Legos Still Make Me Smile
My childhood was built on a Lego foundation. I spent hours playing with Legos, not assembling the proscribed object instructed by the manufacturers, but creating my own vehicles and fortresses. I love creating new things with simple tools. I was naturally very amused by Jean-Charles de Castelbejac's recent use of Legos as accessories. That kind of playful gesture might be criticized as novelty or disposable fashion but there's no arguing with comedy and good-spirited humor.
My friend David and I were discussing David Bowie's Diamond Dogs and we both agreed that its a great album but David had originally gotten the impression that it wasn't worth checking out because of some reviews he had read years ago. The critic had accused Bowie of recapitulating his Ziggy Stardust character. When David told me this I replied simplistically: ok...so are the songs good are not? And we both agreed that they were. Criticism generally has this effect. Once you see that something is in fact good (makes you laugh, makes you smile) abstract judgements become completely useless.

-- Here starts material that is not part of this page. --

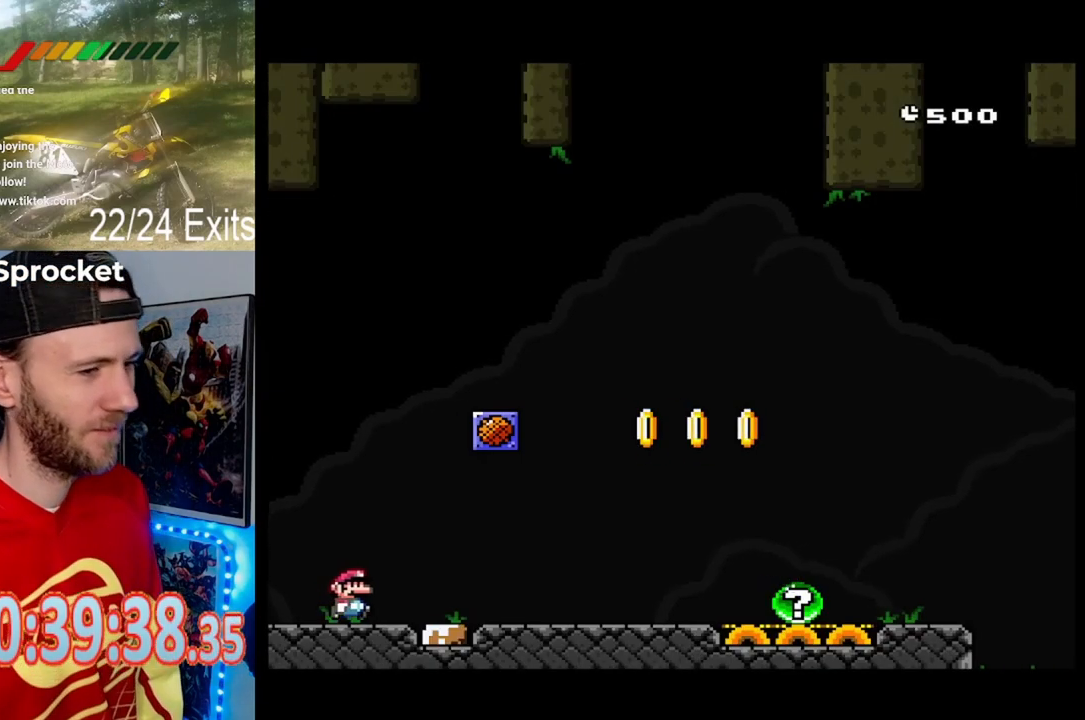
{"buttons": ["Y"], "events": [[267, "DPAD_RIGHT", "up"], [333, "DPAD_LEFT", "down"], [433, "DPAD_LEFT", "up"]]}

As David Bordwell pointed out there are too many stubborn stylists out there perpetrating reviews as serious criticism.
Coming to these pieces by Nathan Sawaya (via Brandy Shaloo) I was reminded of how self-serious some people are about art and I've become very attracted to the less lofty language of the Bahaus and Russian avant-garde of the WW2 era. There seems to be an absolute absence of self-seriousness in creating these gothic and surrealist forms out of vibrant colorful children's blocks.
Saway's work is currently touring N. American museums.